#### Given data
....

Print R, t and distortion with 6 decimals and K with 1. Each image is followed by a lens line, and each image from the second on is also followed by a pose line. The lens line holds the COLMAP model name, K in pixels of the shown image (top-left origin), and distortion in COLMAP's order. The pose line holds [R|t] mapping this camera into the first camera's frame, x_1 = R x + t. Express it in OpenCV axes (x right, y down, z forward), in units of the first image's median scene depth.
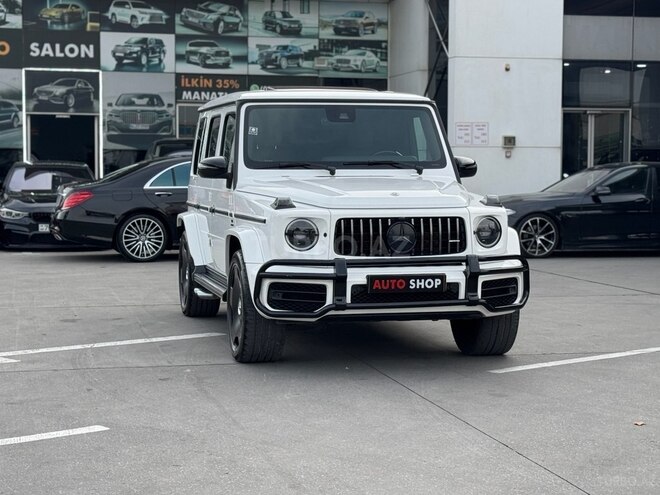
lens RADIAL K [[1355.9, 0, 334.5], [0, 1355.9, 249.2], [0, 0, 1]] dist [0.147527, 0.000000]
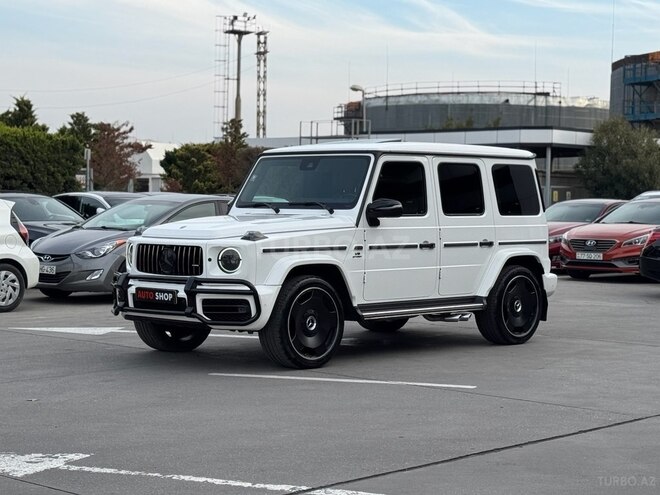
lens RADIAL K [[1355.9, 0, 331.5], [0, 1355.9, 249.1], [0, 0, 1]] dist [0.147527, 0.000000]
pose [[0.544261, 0.036827, -0.838107, 1.040682], [-0.062853, 0.998018, 0.003038, -0.028265], [0.836558, 0.051024, 0.545497, 0.361086]]
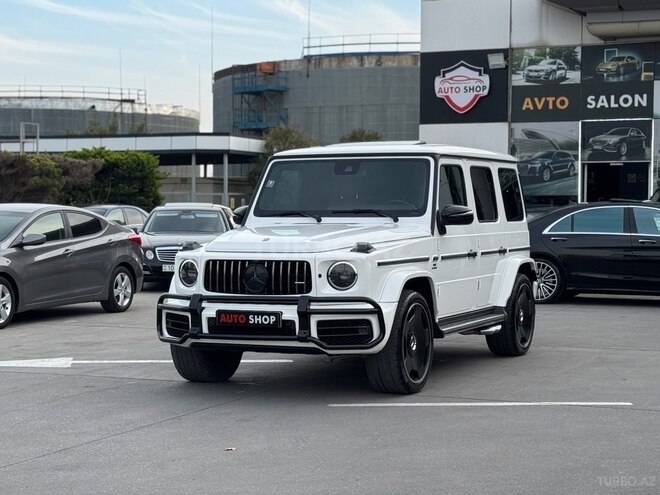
lens RADIAL K [[1355.9, 0, 331.2], [0, 1355.9, 248.3], [0, 0, 1]] dist [0.147527, 0.000000]
pose [[0.794520, 0.016873, -0.607004, 0.669475], [-0.036903, 0.999108, -0.020530, -0.010622], [0.606116, 0.038712, 0.794434, 0.118625]]
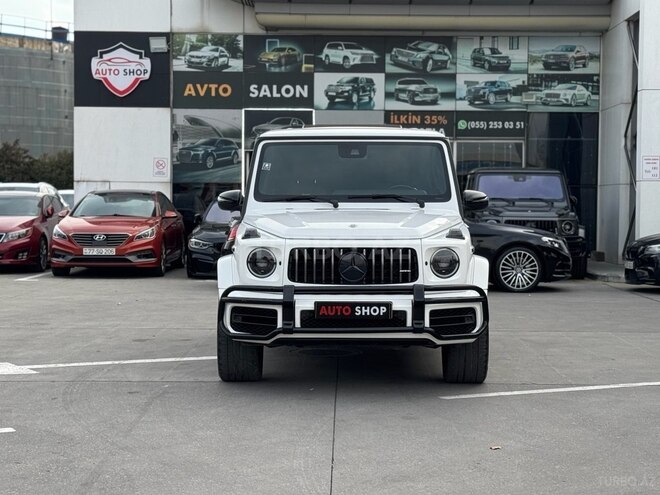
lens RADIAL K [[1355.9, 0, 330.2], [0, 1355.9, 247.9], [0, 0, 1]] dist [0.147527, 0.000000]
pose [[0.970351, 0.012062, -0.241399, 0.245008], [-0.018347, 0.999548, -0.023804, 0.001872], [0.241003, 0.027527, 0.970134, -0.026282]]
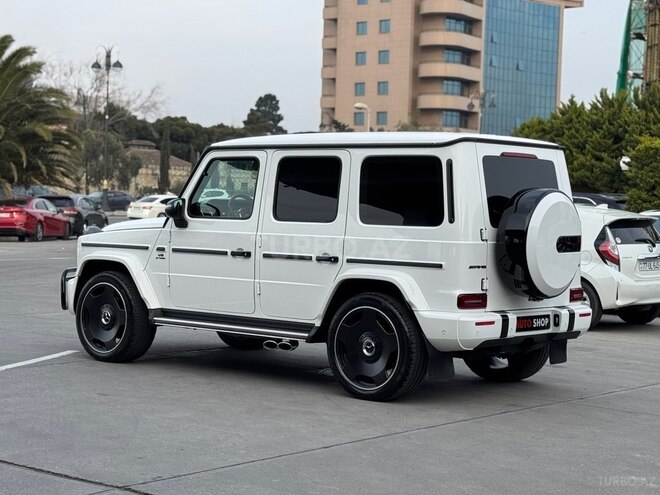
lens RADIAL K [[1355.9, 0, 332.1], [0, 1355.9, 246.3], [0, 0, 1]] dist [0.147527, 0.000000]
pose [[-0.805969, -0.002539, -0.591952, 0.633861], [-0.064195, 0.994468, 0.083139, -0.129413], [0.588466, 0.105008, -0.801674, 1.962842]]
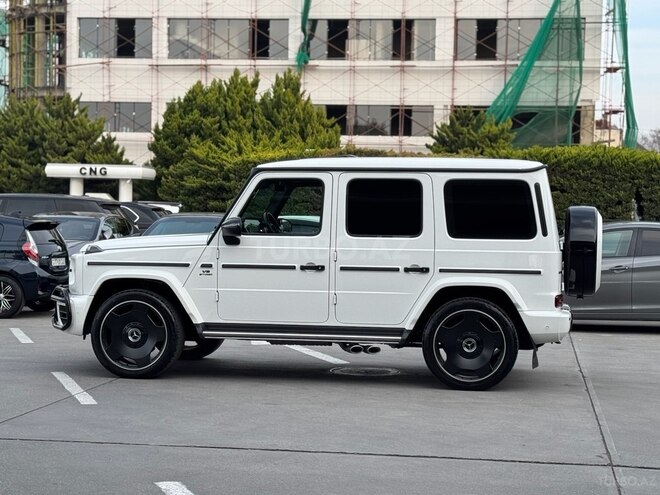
lens RADIAL K [[1355.9, 0, 332.6], [0, 1355.9, 244.1], [0, 0, 1]] dist [0.147527, 0.000000]
pose [[-0.376369, 0.009671, -0.926419, 1.113109], [-0.074690, 0.996374, 0.040746, -0.099707], [0.923454, 0.084530, -0.374282, 1.526171]]
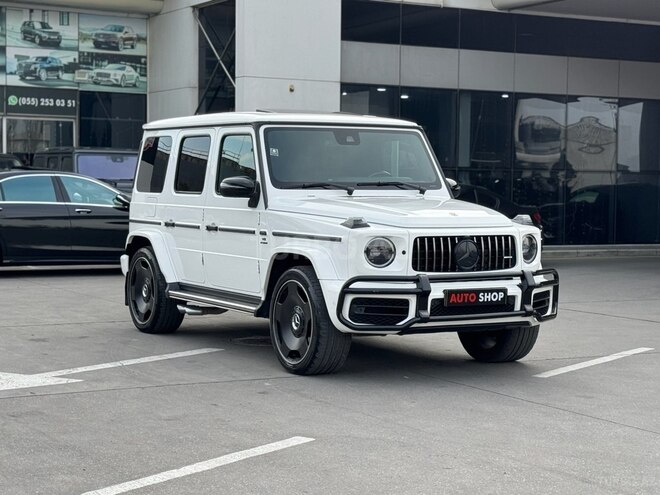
lens RADIAL K [[1355.9, 0, 332.3], [0, 1355.9, 247.5], [0, 0, 1]] dist [0.147527, 0.000000]
pose [[0.959944, -0.004678, 0.280152, -0.303562], [0.007650, 0.999925, -0.009517, -0.003907], [-0.280087, 0.011279, 0.959908, -0.006376]]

....

#### Instructions for the task
Present the data as a numbered list, from its first line up to and including the line that contains "0.038712, 0.794434, 0.118625]]", leaving out blank lines and the pictures.

#### Reply
1. Print R, t and distortion with 6 decimals and K with 1. Each image is followed by a lens line, and each image from the second on is also followed by a pose line. The lens line holds the COLMAP model name, K in pixels of the shown image (top-left origin), and distortion in COLMAP's order. The pose line holds [R|t] mapping this camera into the first camera's frame, x_1 = R x + t. Express it in OpenCV axes (x right, y down, z forward), in units of the first image's median scene depth.
2. lens RADIAL K [[1355.9, 0, 334.5], [0, 1355.9, 249.2], [0, 0, 1]] dist [0.147527, 0.000000]
3. lens RADIAL K [[1355.9, 0, 331.5], [0, 1355.9, 249.1], [0, 0, 1]] dist [0.147527, 0.000000]
4. pose [[0.544261, 0.036827, -0.838107, 1.040682], [-0.062853, 0.998018, 0.003038, -0.028265], [0.836558, 0.051024, 0.545497, 0.361086]]
5. lens RADIAL K [[1355.9, 0, 331.2], [0, 1355.9, 248.3], [0, 0, 1]] dist [0.147527, 0.000000]
6. pose [[0.794520, 0.016873, -0.607004, 0.669475], [-0.036903, 0.999108, -0.020530, -0.010622], [0.606116, 0.038712, 0.794434, 0.118625]]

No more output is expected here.